__Exercise data__

=== Begin Enclosure ===

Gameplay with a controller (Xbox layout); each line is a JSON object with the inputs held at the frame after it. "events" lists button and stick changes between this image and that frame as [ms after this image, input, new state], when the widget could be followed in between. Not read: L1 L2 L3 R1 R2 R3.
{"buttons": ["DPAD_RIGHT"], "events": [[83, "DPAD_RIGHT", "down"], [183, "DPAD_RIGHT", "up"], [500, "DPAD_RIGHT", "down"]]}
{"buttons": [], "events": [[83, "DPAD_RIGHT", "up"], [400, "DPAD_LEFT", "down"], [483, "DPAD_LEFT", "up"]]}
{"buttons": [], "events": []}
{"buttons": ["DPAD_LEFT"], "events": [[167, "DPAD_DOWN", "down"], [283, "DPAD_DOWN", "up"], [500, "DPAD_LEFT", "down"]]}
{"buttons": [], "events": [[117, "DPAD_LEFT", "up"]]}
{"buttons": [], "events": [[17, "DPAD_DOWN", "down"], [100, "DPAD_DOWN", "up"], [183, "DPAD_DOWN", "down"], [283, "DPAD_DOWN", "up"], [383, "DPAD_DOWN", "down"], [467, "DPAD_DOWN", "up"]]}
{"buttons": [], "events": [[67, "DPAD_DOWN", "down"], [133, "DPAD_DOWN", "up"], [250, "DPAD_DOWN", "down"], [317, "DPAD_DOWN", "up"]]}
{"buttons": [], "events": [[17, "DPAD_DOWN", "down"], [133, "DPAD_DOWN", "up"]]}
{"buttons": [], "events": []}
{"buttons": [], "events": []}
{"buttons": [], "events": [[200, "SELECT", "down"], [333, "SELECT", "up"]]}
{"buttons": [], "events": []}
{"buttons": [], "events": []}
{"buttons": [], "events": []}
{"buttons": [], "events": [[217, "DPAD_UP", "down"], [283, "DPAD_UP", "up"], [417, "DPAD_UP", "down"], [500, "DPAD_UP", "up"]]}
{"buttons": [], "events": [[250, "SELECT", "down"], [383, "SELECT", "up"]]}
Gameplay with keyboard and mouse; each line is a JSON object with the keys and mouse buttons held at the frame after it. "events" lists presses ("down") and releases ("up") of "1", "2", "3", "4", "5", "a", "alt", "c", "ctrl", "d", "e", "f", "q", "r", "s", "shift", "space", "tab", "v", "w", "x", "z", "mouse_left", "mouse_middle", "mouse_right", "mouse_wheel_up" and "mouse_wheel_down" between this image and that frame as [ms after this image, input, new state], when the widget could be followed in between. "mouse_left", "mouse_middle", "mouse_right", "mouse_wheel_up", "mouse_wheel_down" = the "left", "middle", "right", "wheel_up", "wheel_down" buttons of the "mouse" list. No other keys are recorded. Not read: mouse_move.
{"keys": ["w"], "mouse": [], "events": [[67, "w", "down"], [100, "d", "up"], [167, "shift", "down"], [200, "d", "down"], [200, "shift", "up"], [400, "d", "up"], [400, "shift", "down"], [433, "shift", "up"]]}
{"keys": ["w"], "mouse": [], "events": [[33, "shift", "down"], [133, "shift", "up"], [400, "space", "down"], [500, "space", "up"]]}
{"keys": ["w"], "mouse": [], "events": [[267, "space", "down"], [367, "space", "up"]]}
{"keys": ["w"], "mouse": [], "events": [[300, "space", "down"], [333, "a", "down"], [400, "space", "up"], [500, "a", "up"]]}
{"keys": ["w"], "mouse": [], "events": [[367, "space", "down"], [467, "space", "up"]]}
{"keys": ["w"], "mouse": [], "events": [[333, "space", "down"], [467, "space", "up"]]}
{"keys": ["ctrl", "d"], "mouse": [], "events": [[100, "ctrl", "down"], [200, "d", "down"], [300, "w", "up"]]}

=== End Enclosure ===

__What the task requires__
An exact copy of every record is required.

__Answer box__
Gameplay with a controller (Xbox layout); each line is a JSON object with the inputs held at the frame after it. "events" lists button and stick changes between this image and that frame as [ms after this image, input, new state], when the widget could be followed in between. Not read: L1 L2 L3 R1 R2 R3.
{"buttons": ["DPAD_RIGHT"], "events": [[83, "DPAD_RIGHT", "down"], [183, "DPAD_RIGHT", "up"], [500, "DPAD_RIGHT", "down"]]}
{"buttons": [], "events": [[83, "DPAD_RIGHT", "up"], [400, "DPAD_LEFT", "down"], [483, "DPAD_LEFT", "up"]]}
{"buttons": [], "events": []}
{"buttons": ["DPAD_LEFT"], "events": [[167, "DPAD_DOWN", "down"], [283, "DPAD_DOWN", "up"], [500, "DPAD_LEFT", "down"]]}
{"buttons": [], "events": [[117, "DPAD_LEFT", "up"]]}
{"buttons": [], "events": [[17, "DPAD_DOWN", "down"], [100, "DPAD_DOWN", "up"], [183, "DPAD_DOWN", "down"], [283, "DPAD_DOWN", "up"], [383, "DPAD_DOWN", "down"], [467, "DPAD_DOWN", "up"]]}
{"buttons": [], "events": [[67, "DPAD_DOWN", "down"], [133, "DPAD_DOWN", "up"], [250, "DPAD_DOWN", "down"], [317, "DPAD_DOWN", "up"]]}
{"buttons": [], "events": [[17, "DPAD_DOWN", "down"], [133, "DPAD_DOWN", "up"]]}
{"buttons": [], "events": []}
{"buttons": [], "events": []}
{"buttons": [], "events": [[200, "SELECT", "down"], [333, "SELECT", "up"]]}
{"buttons": [], "events": []}
{"buttons": [], "events": []}
{"buttons": [], "events": []}
{"buttons": [], "events": [[217, "DPAD_UP", "down"], [283, "DPAD_UP", "up"], [417, "DPAD_UP", "down"], [500, "DPAD_UP", "up"]]}
{"buttons": [], "events": [[250, "SELECT", "down"], [383, "SELECT", "up"]]}
Gameplay with keyboard and mouse; each line is a JSON object with the keys and mouse buttons held at the frame after it. "events" lists presses ("down") and releases ("up") of "1", "2", "3", "4", "5", "a", "alt", "c", "ctrl", "d", "e", "f", "q", "r", "s", "shift", "space", "tab", "v", "w", "x", "z", "mouse_left", "mouse_middle", "mouse_right", "mouse_wheel_up" and "mouse_wheel_down" between this image and that frame as [ms after this image, input, new state], when the widget could be followed in between. "mouse_left", "mouse_middle", "mouse_right", "mouse_wheel_up", "mouse_wheel_down" = the "left", "middle", "right", "wheel_up", "wheel_down" buttons of the "mouse" list. No other keys are recorded. Not read: mouse_move.
{"keys": ["w"], "mouse": [], "events": [[67, "w", "down"], [100, "d", "up"], [167, "shift", "down"], [200, "d", "down"], [200, "shift", "up"], [400, "d", "up"], [400, "shift", "down"], [433, "shift", "up"]]}
{"keys": ["w"], "mouse": [], "events": [[33, "shift", "down"], [133, "shift", "up"], [400, "space", "down"], [500, "space", "up"]]}
{"keys": ["w"], "mouse": [], "events": [[267, "space", "down"], [367, "space", "up"]]}
{"keys": ["w"], "mouse": [], "events": [[300, "space", "down"], [333, "a", "down"], [400, "space", "up"], [500, "a", "up"]]}
{"keys": ["w"], "mouse": [], "events": [[367, "space", "down"], [467, "space", "up"]]}
{"keys": ["w"], "mouse": [], "events": [[333, "space", "down"], [467, "space", "up"]]}
{"keys": ["ctrl", "d"], "mouse": [], "events": [[100, "ctrl", "down"], [200, "d", "down"], [300, "w", "up"]]}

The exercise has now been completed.